The participants have performed robot programming and workcell setup by programming the robot in collaboration and physical interaction, which shows a positive trend on effectiveness considering the reduction of average time in the different phases of the lifecycle. Concerning RQ2, the average time measurement has shown that effective physical robot programming is possible even though the real world constraints, like joint limits, influence this parameter.

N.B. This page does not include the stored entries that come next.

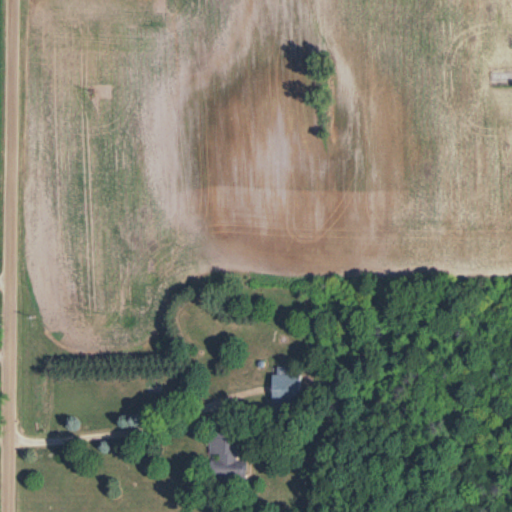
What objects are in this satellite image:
road: (5, 256)
road: (2, 285)
road: (2, 358)
building: (283, 387)
road: (112, 436)
building: (224, 458)
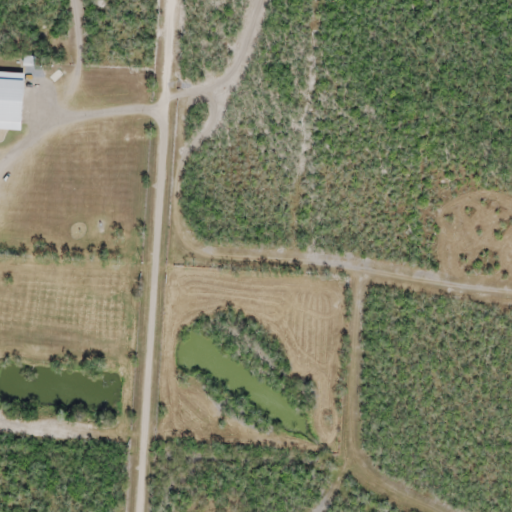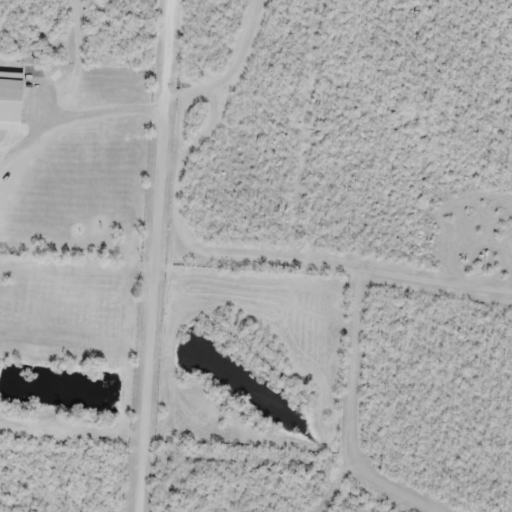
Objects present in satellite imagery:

Even though the results of the user study were mostly positive, there is room for improvement of the proposed system in terms of Controllability, Self-Descriptiveness and Error Tolerance. A certain amount of users (>50%) were satisfied with the information on the screen and the behavior of the system in the real world considering these categories. However, the remaining participants valued the system with a negative trend in the rating. This leads to the assumption that within the participants several user groups exist. It can be suspected that a distinction between novel, intermediate and expert users could be helpful concerning usability and user-friendliness. Experienced users might need less information, assistance and controllability during the task, whereas a stiff system with reduced controllability might suit inexperienced users better. Future systems should be ready to be individualized according to the behavior of each user.

5 Conclusion

This contribution motivates an extended Plug-and-Produce approach for flexible manufacturing. The workcell setup with mandatory fabrication components is challenging and the adaptation of the required robot behavior is labor-intensive and time-consuming. Our concept extends existing Plug-and-Produce approaches with a lifecycle and structured Plan phase to perform the initial and robot-orientated workcell setup. The Plug, Plan and Produce approach was evaluated in a user study where the participants performed the setup process autonomously and executed an industrial pick-and-place operation on the real robot. The results have shown that the users were able to receive, interpret and execute the guidance from the interactive system.

Future work will focus on the enhancement of the setup process and the usability of the system, and on increasing the modeling precision for simulation processes. Flexible objects, such as cables, are hard to simulate and an obstacle for the robot. Virtual and augmented reality might help in the future to model and react to unpredictable objects, simulating the robot motion with overlaying information from the real world.